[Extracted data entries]
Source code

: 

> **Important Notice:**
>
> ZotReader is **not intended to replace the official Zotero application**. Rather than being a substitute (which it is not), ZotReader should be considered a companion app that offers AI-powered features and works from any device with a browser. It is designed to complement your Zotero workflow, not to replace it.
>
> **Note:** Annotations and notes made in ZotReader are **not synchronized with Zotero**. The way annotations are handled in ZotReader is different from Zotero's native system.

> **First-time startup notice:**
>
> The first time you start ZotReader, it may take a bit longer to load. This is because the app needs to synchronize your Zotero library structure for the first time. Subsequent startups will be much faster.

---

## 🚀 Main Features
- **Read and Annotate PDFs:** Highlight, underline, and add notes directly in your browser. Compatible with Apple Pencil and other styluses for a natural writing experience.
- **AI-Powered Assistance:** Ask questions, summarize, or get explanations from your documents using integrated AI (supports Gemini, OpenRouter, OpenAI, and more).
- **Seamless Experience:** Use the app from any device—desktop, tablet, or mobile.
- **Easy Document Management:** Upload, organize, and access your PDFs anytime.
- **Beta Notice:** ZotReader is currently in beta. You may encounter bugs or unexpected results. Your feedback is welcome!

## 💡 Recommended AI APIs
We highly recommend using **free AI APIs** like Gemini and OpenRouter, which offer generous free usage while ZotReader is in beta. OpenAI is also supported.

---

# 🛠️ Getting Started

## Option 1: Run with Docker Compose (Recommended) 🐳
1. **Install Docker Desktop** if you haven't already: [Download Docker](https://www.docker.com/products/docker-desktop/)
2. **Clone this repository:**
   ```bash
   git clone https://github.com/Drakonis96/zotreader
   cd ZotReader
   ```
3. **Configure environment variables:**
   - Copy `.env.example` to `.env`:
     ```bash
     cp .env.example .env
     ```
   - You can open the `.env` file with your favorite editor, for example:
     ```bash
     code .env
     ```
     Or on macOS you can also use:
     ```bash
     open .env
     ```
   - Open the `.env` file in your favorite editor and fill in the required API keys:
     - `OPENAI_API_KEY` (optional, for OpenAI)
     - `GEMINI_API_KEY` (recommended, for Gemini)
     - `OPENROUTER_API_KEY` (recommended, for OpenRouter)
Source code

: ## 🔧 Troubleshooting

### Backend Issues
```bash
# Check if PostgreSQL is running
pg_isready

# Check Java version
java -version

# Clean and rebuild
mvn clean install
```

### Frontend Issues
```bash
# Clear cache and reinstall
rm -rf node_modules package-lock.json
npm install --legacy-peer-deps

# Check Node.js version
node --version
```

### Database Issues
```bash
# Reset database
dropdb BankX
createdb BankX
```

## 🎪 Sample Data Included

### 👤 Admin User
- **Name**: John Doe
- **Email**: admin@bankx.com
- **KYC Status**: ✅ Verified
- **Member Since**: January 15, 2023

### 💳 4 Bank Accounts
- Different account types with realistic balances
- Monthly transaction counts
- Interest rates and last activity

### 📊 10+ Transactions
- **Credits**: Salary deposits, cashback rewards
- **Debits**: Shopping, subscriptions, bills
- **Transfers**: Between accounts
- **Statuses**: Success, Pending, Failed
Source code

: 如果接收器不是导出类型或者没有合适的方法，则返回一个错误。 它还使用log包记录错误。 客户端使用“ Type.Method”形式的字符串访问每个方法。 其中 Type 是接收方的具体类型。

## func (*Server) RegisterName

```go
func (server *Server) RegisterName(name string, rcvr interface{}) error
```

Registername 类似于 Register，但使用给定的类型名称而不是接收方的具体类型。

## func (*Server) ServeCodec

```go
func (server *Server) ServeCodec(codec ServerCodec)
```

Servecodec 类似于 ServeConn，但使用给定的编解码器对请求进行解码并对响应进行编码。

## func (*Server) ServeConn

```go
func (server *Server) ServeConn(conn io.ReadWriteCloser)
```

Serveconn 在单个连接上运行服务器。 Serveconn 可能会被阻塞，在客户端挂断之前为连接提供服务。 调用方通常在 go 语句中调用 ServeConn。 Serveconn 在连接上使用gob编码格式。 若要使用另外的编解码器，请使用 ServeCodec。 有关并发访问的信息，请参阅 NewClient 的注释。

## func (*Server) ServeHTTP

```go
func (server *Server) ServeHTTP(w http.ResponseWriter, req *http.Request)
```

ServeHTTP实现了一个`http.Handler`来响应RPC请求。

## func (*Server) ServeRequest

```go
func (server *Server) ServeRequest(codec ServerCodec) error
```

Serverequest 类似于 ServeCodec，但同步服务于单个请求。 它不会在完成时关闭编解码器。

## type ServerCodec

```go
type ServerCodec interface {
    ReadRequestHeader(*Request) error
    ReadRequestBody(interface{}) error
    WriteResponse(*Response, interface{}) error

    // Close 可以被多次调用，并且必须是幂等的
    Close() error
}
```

* _AIM OF THE TASK_
Write out each entry again, leaving every word as it is.

* _ANSWER BOX_
Source code

: 

> **Important Notice:**
>
> ZotReader is **not intended to replace the official Zotero application**. Rather than being a substitute (which it is not), ZotReader should be considered a companion app that offers AI-powered features and works from any device with a browser. It is designed to complement your Zotero workflow, not to replace it.
>
> **Note:** Annotations and notes made in ZotReader are **not synchronized with Zotero**. The way annotations are handled in ZotReader is different from Zotero's native system.

> **First-time startup notice:**
>
> The first time you start ZotReader, it may take a bit longer to load. This is because the app needs to synchronize your Zotero library structure for the first time. Subsequent startups will be much faster.

---

## 🚀 Main Features
- **Read and Annotate PDFs:** Highlight, underline, and add notes directly in your browser. Compatible with Apple Pencil and other styluses for a natural writing experience.
- **AI-Powered Assistance:** Ask questions, summarize, or get explanations from your documents using integrated AI (supports Gemini, OpenRouter, OpenAI, and more).
- **Seamless Experience:** Use the app from any device—desktop, tablet, or mobile.
- **Easy Document Management:** Upload, organize, and access your PDFs anytime.
- **Beta Notice:** ZotReader is currently in beta. You may encounter bugs or unexpected results. Your feedback is welcome!

## 💡 Recommended AI APIs
We highly recommend using **free AI APIs** like Gemini and OpenRouter, which offer generous free usage while ZotReader is in beta. OpenAI is also supported.

---

# 🛠️ Getting Started

## Option 1: Run with Docker Compose (Recommended) 🐳
1. **Install Docker Desktop** if you haven't already: [Download Docker](https://www.docker.com/products/docker-desktop/)
2. **Clone this repository:**
   ```bash
   git clone https://github.com/Drakonis96/zotreader
   cd ZotReader
   ```
3. **Configure environment variables:**
   - Copy `.env.example` to `.env`:
     ```bash
     cp .env.example .env
     ```
   - You can open the `.env` file with your favorite editor, for example:
     ```bash
     code .env
     ```
     Or on macOS you can also use:
     ```bash
     open .env
     ```
   - Open the `.env` file in your favorite editor and fill in the required API keys:
     - `OPENAI_API_KEY` (optional, for OpenAI)
     - `GEMINI_API_KEY` (recommended, for Gemini)
     - `OPENROUTER_API_KEY` (recommended, for OpenRouter)
Source code

: ## 🔧 Troubleshooting

### Backend Issues
```bash
# Check if PostgreSQL is running
pg_isready

# Check Java version
java -version

# Clean and rebuild
mvn clean install
```

### Frontend Issues
```bash
# Clear cache and reinstall
rm -rf node_modules package-lock.json
npm install --legacy-peer-deps

# Check Node.js version
node --version
```

### Database Issues
```bash
# Reset database
dropdb BankX
createdb BankX
```

## 🎪 Sample Data Included

### 👤 Admin User
- **Name**: John Doe
- **Email**: admin@bankx.com
- **KYC Status**: ✅ Verified
- **Member Since**: January 15, 2023

### 💳 4 Bank Accounts
- Different account types with realistic balances
- Monthly transaction counts
- Interest rates and last activity

### 📊 10+ Transactions
- **Credits**: Salary deposits, cashback rewards
- **Debits**: Shopping, subscriptions, bills
- **Transfers**: Between accounts
- **Statuses**: Success, Pending, Failed
Source code

: 如果接收器不是导出类型或者没有合适的方法，则返回一个错误。 它还使用log包记录错误。 客户端使用“ Type.Method”形式的字符串访问每个方法。 其中 Type 是接收方的具体类型。

## func (*Server) RegisterName

```go
func (server *Server) RegisterName(name string, rcvr interface{}) error
```

Registername 类似于 Register，但使用给定的类型名称而不是接收方的具体类型。

## func (*Server) ServeCodec

```go
func (server *Server) ServeCodec(codec ServerCodec)
```

Servecodec 类似于 ServeConn，但使用给定的编解码器对请求进行解码并对响应进行编码。

## func (*Server) ServeConn

```go
func (server *Server) ServeConn(conn io.ReadWriteCloser)
```

Serveconn 在单个连接上运行服务器。 Serveconn 可能会被阻塞，在客户端挂断之前为连接提供服务。 调用方通常在 go 语句中调用 ServeConn。 Serveconn 在连接上使用gob编码格式。 若要使用另外的编解码器，请使用 ServeCodec。 有关并发访问的信息，请参阅 NewClient 的注释。

## func (*Server) ServeHTTP

```go
func (server *Server) ServeHTTP(w http.ResponseWriter, req *http.Request)
```

ServeHTTP实现了一个`http.Handler`来响应RPC请求。

## func (*Server) ServeRequest

```go
func (server *Server) ServeRequest(codec ServerCodec) error
```

Serverequest 类似于 ServeCodec，但同步服务于单个请求。 它不会在完成时关闭编解码器。

## type ServerCodec

```go
type ServerCodec interface {
    ReadRequestHeader(*Request) error
    ReadRequestBody(interface{}) error
    WriteResponse(*Response, interface{}) error

    // Close 可以被多次调用，并且必须是幂等的
    Close() error
}
```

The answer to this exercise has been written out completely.